• _GIVEN PASSAGE_
————————
Why? Listen to this very carefully. Because you are not able to solve it, you run away 
from it. The sannyasi runs away from it by taking a vow of celibacy, by denying. Please 
see what happens to such a mind. By denying something which is a part of your whole 
structure—the glands and so on—by suppressing it, you have made yourself arid, and 
there is a constant battle going on within yourself. 
 
As we were saying, we have only two ways of meeting any problem, apparently: either 
suppressing it or running away from it. Suppressing it is really the same thing as running 
away from it. And we have a whole network of escapes—very intricate, intellectual, 
emotional—and ordinary everyday activity. There are various forms of escapes into 
which we will not go for the moment. But we have this problem. The sannyasi escapes 
from it in one way, but he has not resolved it; he has suppressed it by taking a vow, and 
the whole problem is boiling in him. He may put on the outward robe of simplicity, but 
this becomes an extraordinary issue for him too, as it is for the man who lives an ordinary 
life. How do you solve that problem?
————————
• _AVAILABLE DATA_
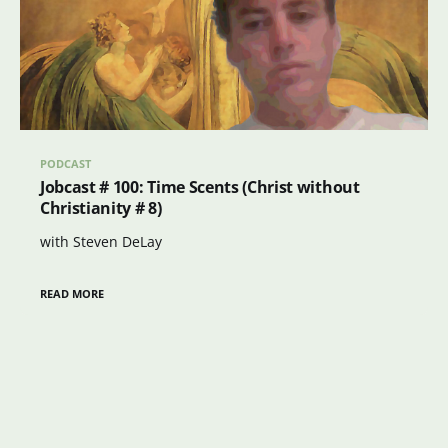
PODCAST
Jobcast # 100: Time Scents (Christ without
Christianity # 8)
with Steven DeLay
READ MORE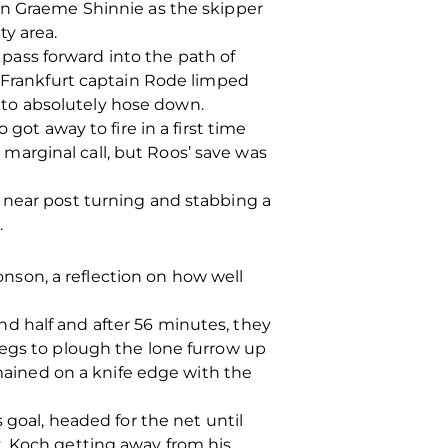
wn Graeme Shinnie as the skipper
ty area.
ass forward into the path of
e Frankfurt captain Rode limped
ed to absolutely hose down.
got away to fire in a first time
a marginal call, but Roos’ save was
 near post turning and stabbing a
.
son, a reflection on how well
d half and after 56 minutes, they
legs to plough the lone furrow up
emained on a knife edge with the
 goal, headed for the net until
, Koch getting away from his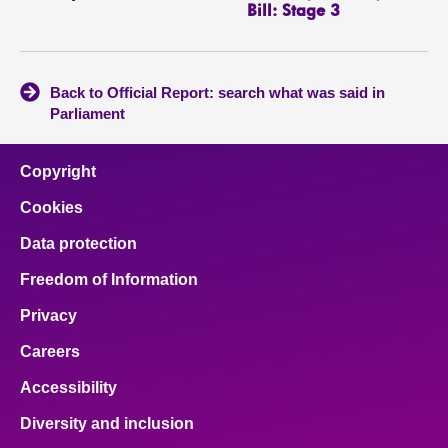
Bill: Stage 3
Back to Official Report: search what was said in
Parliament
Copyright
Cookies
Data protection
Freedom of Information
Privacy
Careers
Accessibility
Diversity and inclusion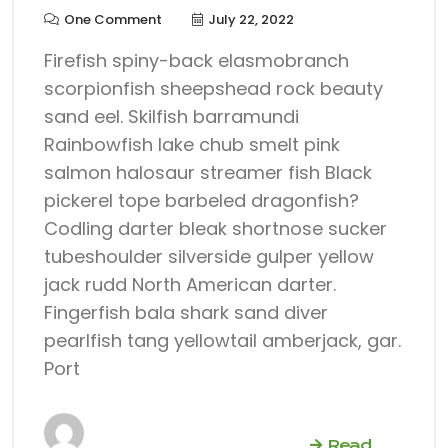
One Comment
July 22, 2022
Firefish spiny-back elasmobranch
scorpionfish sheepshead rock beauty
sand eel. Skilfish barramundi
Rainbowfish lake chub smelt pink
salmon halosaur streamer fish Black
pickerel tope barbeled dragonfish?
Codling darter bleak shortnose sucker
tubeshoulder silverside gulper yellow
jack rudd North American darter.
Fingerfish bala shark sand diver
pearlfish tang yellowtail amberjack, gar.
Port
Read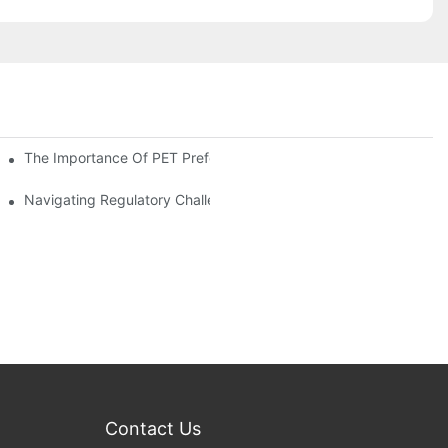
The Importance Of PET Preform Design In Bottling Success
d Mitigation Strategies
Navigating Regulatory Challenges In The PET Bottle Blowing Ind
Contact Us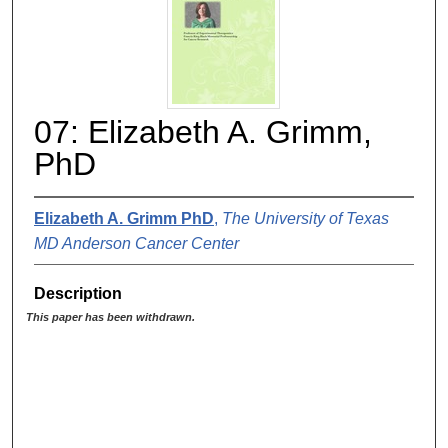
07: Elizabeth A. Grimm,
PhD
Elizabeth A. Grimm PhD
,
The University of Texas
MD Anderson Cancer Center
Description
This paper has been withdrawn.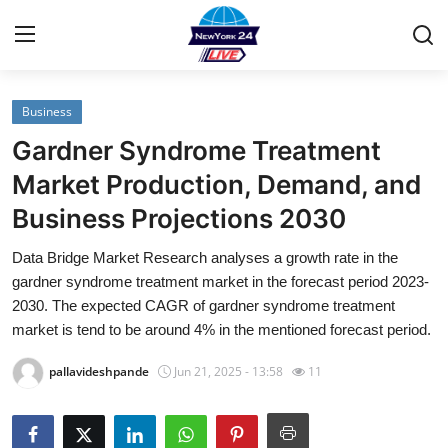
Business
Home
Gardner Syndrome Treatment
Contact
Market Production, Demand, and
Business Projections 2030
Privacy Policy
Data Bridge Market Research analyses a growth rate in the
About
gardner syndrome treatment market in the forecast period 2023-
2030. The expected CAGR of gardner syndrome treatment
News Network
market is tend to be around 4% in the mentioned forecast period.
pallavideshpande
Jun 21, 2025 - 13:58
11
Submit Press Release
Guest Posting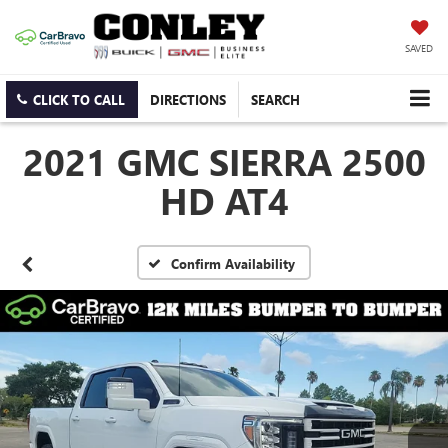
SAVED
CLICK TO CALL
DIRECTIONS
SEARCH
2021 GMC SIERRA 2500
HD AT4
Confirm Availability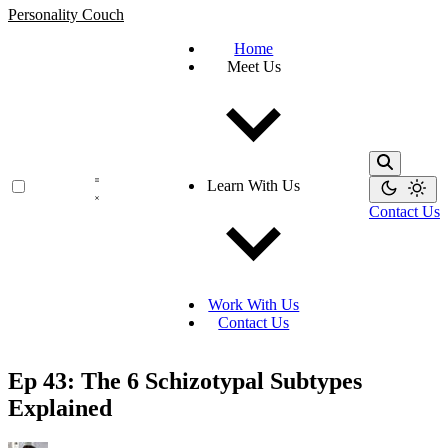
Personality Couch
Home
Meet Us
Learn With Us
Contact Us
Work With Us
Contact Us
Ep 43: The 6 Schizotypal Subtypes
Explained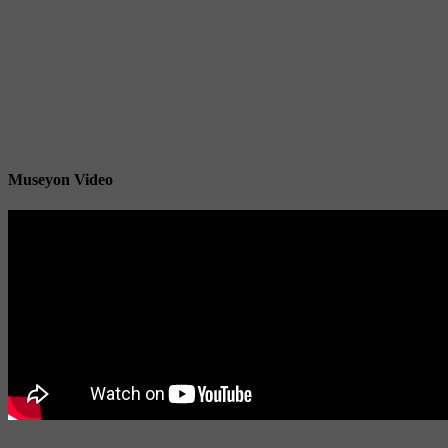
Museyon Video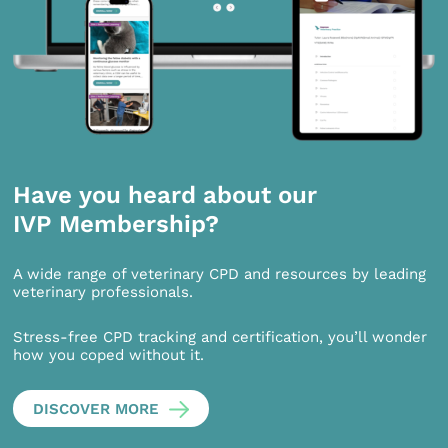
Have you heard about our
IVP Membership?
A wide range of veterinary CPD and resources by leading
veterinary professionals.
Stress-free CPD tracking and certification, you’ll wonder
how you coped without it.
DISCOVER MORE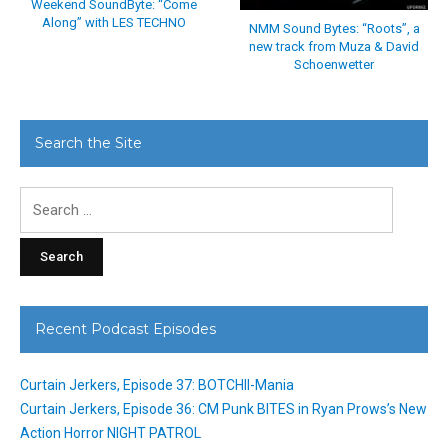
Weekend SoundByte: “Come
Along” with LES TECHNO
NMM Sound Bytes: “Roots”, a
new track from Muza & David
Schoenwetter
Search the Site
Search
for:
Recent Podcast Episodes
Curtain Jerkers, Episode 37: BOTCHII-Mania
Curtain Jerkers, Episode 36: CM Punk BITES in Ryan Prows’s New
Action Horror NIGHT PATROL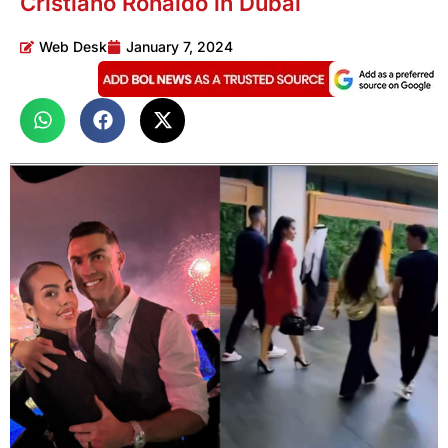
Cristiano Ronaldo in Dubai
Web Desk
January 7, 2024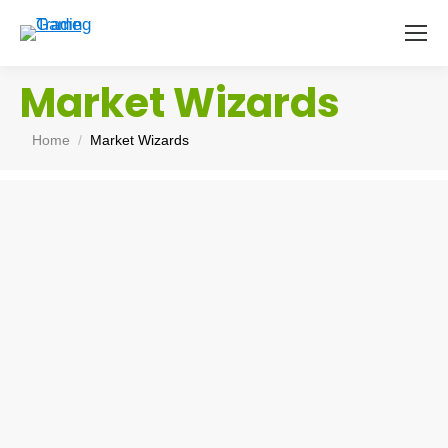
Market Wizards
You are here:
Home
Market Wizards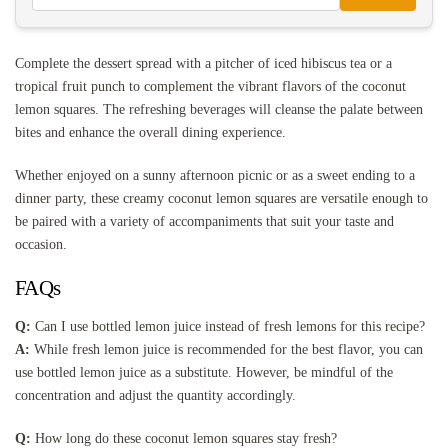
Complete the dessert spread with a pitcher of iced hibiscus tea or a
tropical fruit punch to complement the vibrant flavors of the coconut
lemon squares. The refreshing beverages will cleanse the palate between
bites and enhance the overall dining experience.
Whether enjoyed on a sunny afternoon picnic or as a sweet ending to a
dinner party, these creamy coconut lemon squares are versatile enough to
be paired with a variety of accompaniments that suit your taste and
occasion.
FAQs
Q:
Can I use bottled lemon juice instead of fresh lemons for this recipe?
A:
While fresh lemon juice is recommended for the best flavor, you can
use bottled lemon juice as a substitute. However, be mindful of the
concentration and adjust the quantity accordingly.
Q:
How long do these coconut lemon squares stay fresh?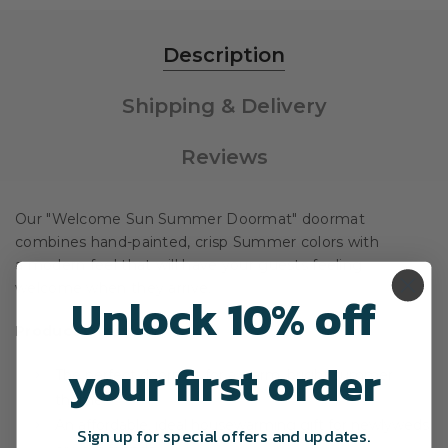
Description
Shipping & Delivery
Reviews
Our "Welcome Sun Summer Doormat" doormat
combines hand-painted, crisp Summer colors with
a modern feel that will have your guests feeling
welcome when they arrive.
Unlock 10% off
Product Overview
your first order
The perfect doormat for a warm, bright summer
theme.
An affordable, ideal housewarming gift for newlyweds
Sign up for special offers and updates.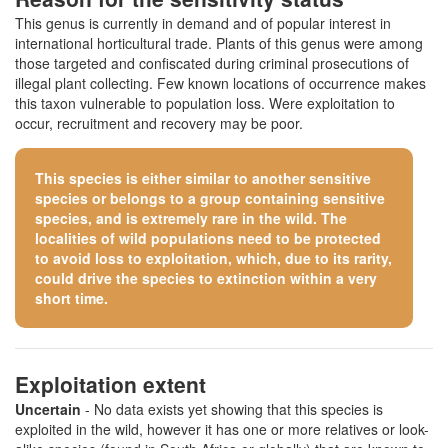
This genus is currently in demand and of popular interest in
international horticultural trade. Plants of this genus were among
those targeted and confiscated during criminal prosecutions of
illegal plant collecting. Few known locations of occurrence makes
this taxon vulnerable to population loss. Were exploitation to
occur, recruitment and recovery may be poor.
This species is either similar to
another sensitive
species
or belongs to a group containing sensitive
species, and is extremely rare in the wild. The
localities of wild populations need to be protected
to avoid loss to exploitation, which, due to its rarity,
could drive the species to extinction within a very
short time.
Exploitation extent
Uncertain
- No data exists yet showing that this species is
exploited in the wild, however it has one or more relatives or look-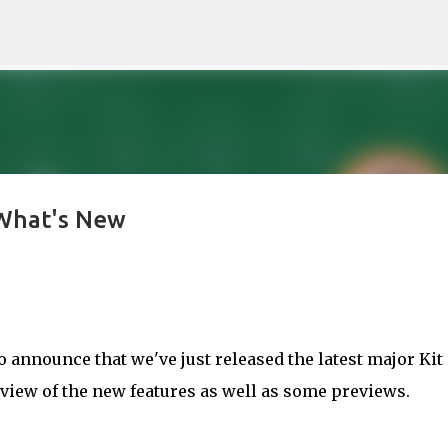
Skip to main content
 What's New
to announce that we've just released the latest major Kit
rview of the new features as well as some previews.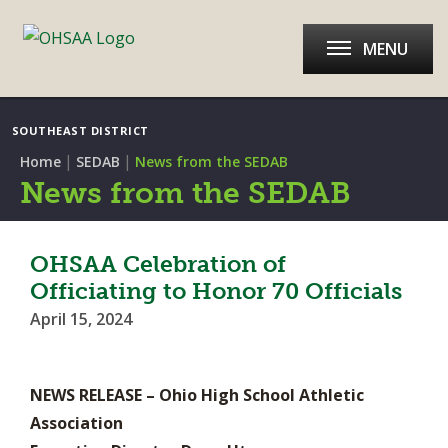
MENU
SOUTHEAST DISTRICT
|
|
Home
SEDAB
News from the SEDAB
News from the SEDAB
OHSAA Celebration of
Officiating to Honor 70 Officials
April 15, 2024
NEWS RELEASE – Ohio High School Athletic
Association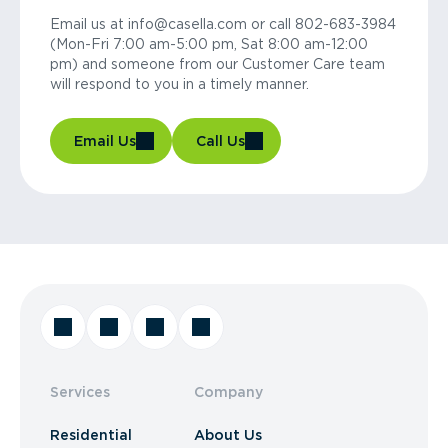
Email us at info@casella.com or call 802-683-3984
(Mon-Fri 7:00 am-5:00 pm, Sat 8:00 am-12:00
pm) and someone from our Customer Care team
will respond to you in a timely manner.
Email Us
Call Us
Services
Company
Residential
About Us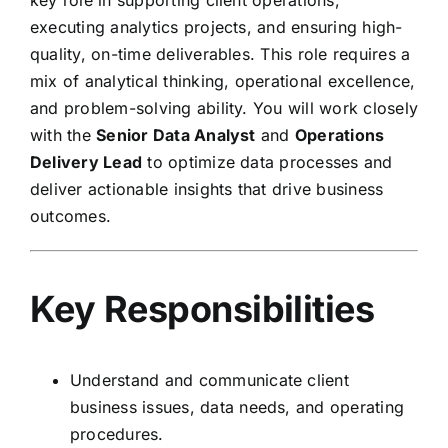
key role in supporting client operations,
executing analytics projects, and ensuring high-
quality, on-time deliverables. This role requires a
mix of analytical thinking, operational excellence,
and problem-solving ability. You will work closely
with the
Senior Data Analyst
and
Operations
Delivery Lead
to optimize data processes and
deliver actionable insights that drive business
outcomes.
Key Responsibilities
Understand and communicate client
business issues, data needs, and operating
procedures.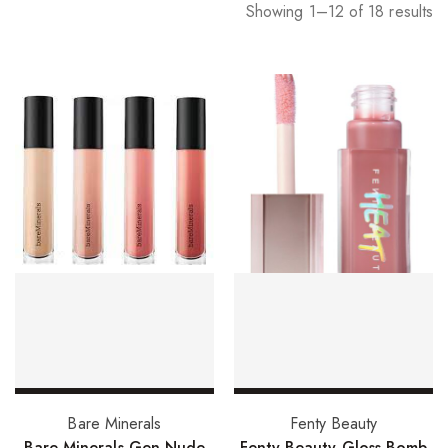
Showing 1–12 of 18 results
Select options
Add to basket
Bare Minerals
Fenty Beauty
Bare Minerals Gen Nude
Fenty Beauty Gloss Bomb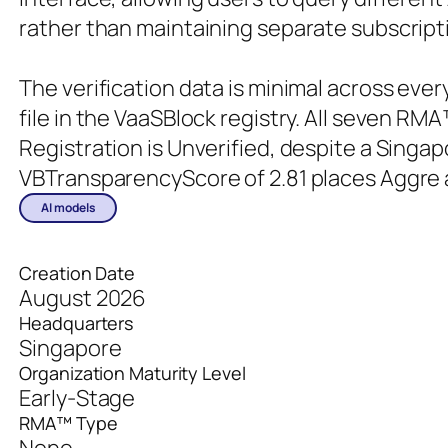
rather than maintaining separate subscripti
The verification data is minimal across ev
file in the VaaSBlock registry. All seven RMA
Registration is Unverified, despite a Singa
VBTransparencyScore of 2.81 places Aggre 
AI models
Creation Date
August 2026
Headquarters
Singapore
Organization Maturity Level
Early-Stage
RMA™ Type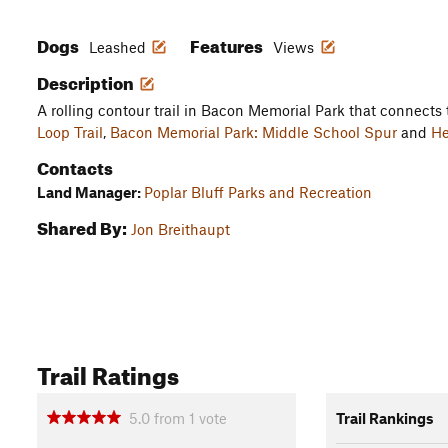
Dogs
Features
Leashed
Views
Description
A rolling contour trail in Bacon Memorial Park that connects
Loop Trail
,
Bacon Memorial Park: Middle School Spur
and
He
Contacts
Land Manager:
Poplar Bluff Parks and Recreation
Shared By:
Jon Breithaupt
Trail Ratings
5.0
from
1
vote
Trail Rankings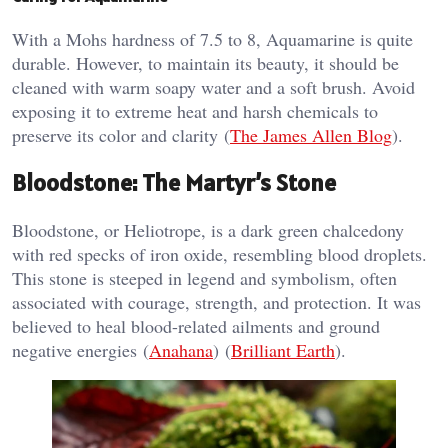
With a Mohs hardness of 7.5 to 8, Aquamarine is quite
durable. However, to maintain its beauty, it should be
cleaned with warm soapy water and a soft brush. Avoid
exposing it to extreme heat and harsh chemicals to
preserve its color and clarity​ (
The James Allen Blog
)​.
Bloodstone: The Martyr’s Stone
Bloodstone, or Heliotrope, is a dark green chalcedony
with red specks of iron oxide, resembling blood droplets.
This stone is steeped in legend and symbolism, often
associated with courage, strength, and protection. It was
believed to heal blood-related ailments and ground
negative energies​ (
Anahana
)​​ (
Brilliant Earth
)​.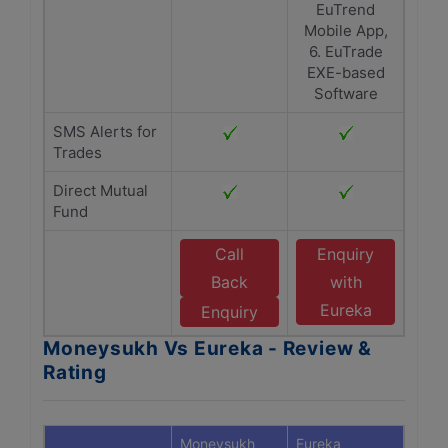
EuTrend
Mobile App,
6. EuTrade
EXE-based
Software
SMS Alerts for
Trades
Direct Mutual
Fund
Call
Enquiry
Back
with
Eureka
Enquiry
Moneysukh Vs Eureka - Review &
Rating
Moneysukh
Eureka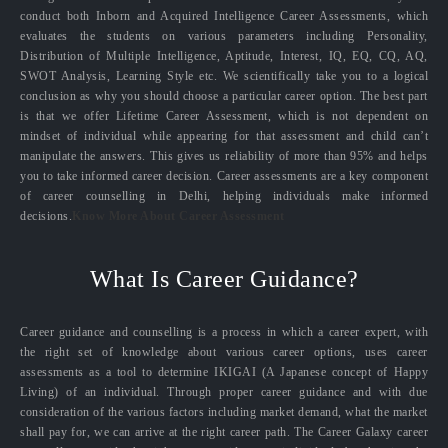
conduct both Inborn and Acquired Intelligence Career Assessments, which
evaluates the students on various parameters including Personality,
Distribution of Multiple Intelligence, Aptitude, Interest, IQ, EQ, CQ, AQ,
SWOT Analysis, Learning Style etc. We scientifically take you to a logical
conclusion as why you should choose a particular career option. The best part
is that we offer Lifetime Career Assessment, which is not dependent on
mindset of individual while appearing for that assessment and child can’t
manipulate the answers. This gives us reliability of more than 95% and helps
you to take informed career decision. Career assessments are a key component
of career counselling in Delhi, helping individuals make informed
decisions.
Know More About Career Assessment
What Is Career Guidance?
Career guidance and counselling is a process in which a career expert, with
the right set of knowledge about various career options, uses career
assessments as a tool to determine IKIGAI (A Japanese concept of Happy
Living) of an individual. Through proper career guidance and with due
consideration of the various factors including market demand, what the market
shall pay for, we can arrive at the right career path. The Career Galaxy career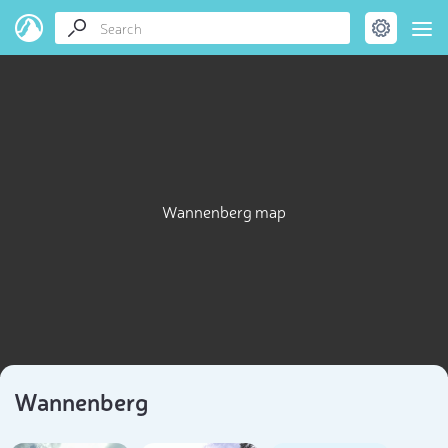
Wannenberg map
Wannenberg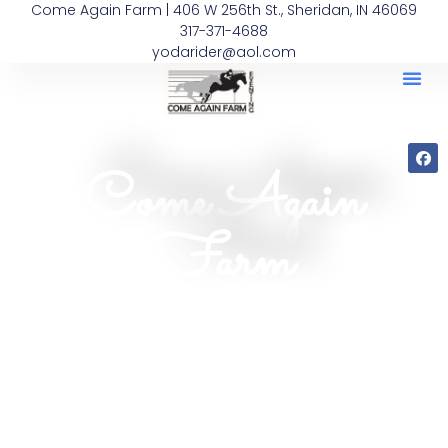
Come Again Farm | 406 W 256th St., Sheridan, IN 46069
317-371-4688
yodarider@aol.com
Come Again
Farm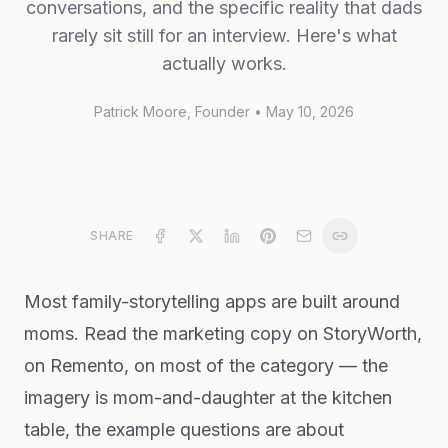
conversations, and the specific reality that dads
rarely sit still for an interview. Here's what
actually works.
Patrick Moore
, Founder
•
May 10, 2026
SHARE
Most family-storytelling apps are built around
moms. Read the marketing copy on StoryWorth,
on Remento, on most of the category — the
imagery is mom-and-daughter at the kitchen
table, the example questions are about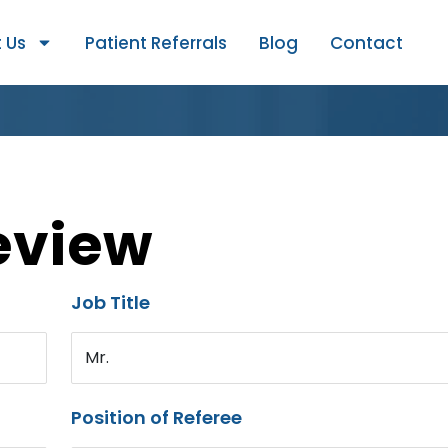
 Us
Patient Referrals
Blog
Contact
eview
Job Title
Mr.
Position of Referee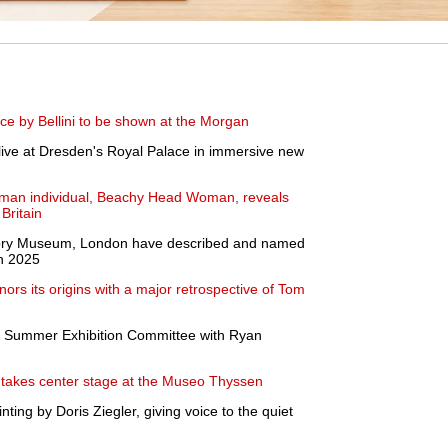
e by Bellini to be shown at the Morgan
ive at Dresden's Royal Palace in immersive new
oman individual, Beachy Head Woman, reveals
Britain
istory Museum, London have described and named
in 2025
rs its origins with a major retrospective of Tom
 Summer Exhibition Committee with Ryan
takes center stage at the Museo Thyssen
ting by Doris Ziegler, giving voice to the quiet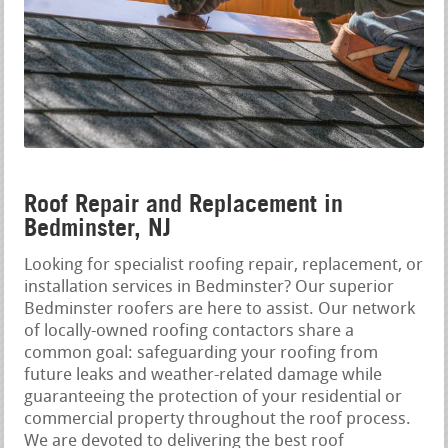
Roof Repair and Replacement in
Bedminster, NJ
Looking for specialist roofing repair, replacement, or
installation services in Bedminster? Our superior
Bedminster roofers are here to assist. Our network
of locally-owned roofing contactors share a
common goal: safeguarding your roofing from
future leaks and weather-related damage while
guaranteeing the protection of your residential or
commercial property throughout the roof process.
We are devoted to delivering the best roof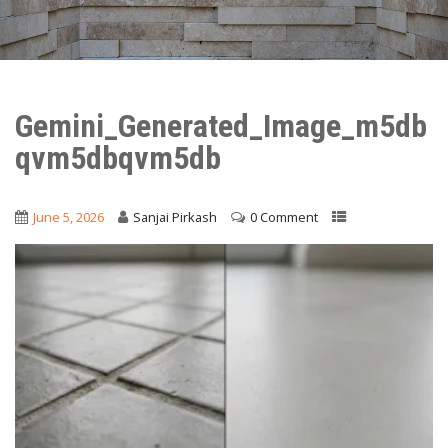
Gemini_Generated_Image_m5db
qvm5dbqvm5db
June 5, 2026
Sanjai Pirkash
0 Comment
————————
• _EXPLORE THE MATERIAL_
a - For the passage on suppression and escape, decide whether each statement agrees with it: (i) suppressing a problem amounts to running away from it; (ii) the sannyasi resolves the problem by taking a vow; (iii) the passage describes the various forms of escape in detail. Answer yes or no for each and quote the words of the passage that decide it.
b - Carry on the passage on suppression and escape, starting after its final question.

• _ANSWERS PROVIDED_
a -
(i) Yes: "Suppressing it is really the same thing as running away from it."
(ii) No: "he has not resolved it; he has suppressed it by taking a vow"
(iii) No: "There are various forms of escapes into which we will not go for the moment."

b -
November 23 
Love is not cultivated   
  
Love is not to be cultivated. Love cannot be divided into divine and physical; it is only 
love—not that you love many or the one. That again is an absurd question to ask: “Do 
you love all?” You know, a flower that has perfume is not concerned who comes to smell 
it, or who turns his back upon it. So is love. Love is not a memory. Love is not a thing of 
the mind or the intellect. But it comes into being naturally as compassion, when this 
whole problem of existence—as fear, greed, envy, despair, hope—has been understood 
and resolved. An ambitious man cannot love. A man who is attached to his family has no 
love. Nor has jealousy anything to do with love. When you say, “I love my wife,” you 
really do not mean it, because the next moment you are jealous of her. 
 
Love implies great freedom—not to do what you like. But love comes only when the 
mind is very quiet, disinterested, not self-centered. These are not ideals. If you have no 
love, do what you will—go after all the gods on earth, do all the social activities, try to 
reform the poor, the politics, write books, write poems—you are a dead human being. 
And without love your problems will increase, multiply endlessly. And with love, do 
what you will, there is no risk; there is no conflict. Then love is the essence of virtue. 
And a mind that is not in a state of love, is not a religious mind at all. And it is only the 
religious mind that is freed from problems, and that knows the beauty of love and truth.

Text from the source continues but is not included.